Please in your own words write a paragraph about yourself & your work.

Although I am best known for coauthoring the novel Logan's Run, with George Clayton Johnson, I have written literally hundreds of pieces, from poetry to nonfiction, to prose, for many publications, such as Sports Illustrated, Rogue, Playboy, Dark Discoveries, Nameless[disambiguation needed], and others. I had a long career in the movie industry, primarily working for Dan Curtis, and co-wrote the screenplay for the 1976 horror film Burnt Offerings which starred Karen Black and Bette Davis.

I have been a prolific editor of collections (by others), and anthologies, most recently co-editing two anthologies with my friend, filmmaker, and writer Jason V Brock: "The Bleeding Edge" (2009), with stories from fellow writers Ray Bradbury, Richard Matheson, George Clayton Johnson, John Shirley, Dan O'Bannon, and several others, and "The Devil's Coattails" (2012), which featured Ramsey Campbell, S. T. Joshi, Richard Selzer, Earl Hamner, Jr., and so on. I also teamed up with Bluewater Productions for a comic book series, "Logan's Run: Last Day", released in 2010, and comics based on two other properties: "Tales from William F. Nolan's Dark Universe" (featuring stories adapted by me and Brock), and "Sam Space" (both out in 2013).

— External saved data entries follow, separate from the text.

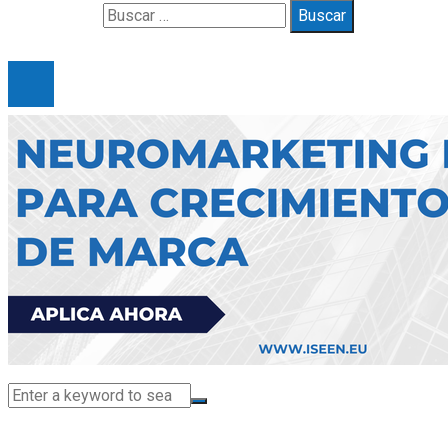
Buscar:
© 2025 Gueymarbella. All Right Reserved.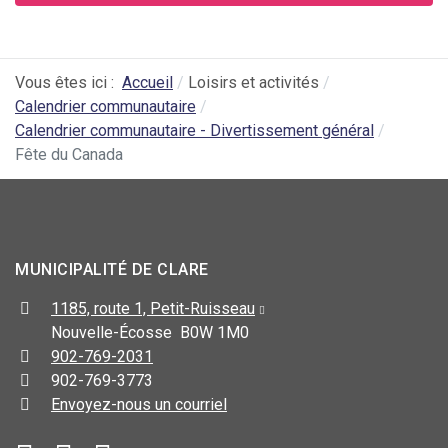
Vous êtes ici :
Accueil
Loisirs et activités
Calendrier communautaire
Calendrier communautaire - Divertissement général
Fête du Canada
MUNICIPALITÉ DE CLARE
1185, route 1, Petit-Ruisseau
Nouvelle-Écosse B0W 1M0
902-769-2031
902-769-3773
Envoyez-nous un courriel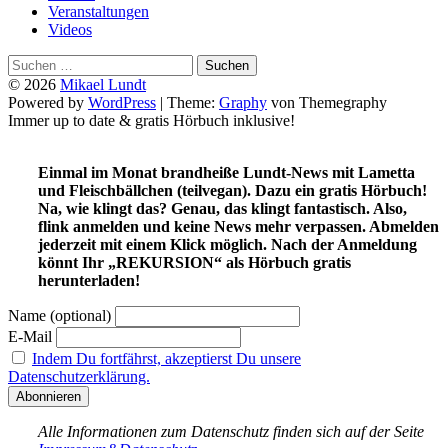
Veranstaltungen
Videos
Suchen
nach:
© 2026
Mikael Lundt
Powered by
WordPress
|
Theme:
Graphy
von Themegraphy
Immer up to date & gratis Hörbuch inklusive!
Einmal im Monat brandheiße Lundt-News mit Lametta
und Fleischbällchen (teilvegan). Dazu ein gratis Hörbuch!
Na, wie klingt das? Genau, das klingt fantastisch. Also,
flink anmelden und keine News mehr verpassen. Abmelden
jederzeit mit einem Klick möglich. Nach der Anmeldung
könnt Ihr „REKURSION“ als Hörbuch gratis
herunterladen!
Name (optional)
E-Mail
Indem Du fortfährst, akzeptierst Du unsere
Datenschutzerklärung.
Alle Informationen zum Datenschutz finden sich auf der Seite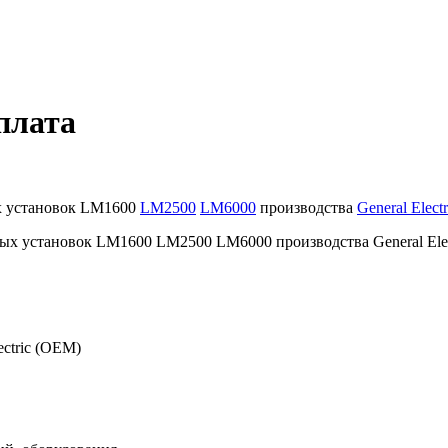
плата
х установок LM1600
LM2500
LM6000
производства
General Electr
ectric (OEM)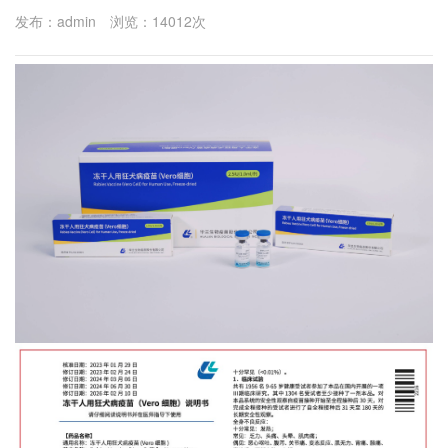
发布：admin 浏览：14012次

I twice won the Edgar Allan Poe Award from the Mystery Writers of America. I was voted a Living Legend in Dark Fantasy by the International Horror Guild in 2002, and in 2006 I was bestowed the honorary title of Author Emeritus by the Science Fiction and Fantasy Writers of America. In 2010, I received the Lifetime Achievement Bram Stoker Award from the Horror Writers Association (HWA). In 2013 I was a recipient, along with Brian W. Aldiss, of the World Fantasy Convention Award in Brighton, England.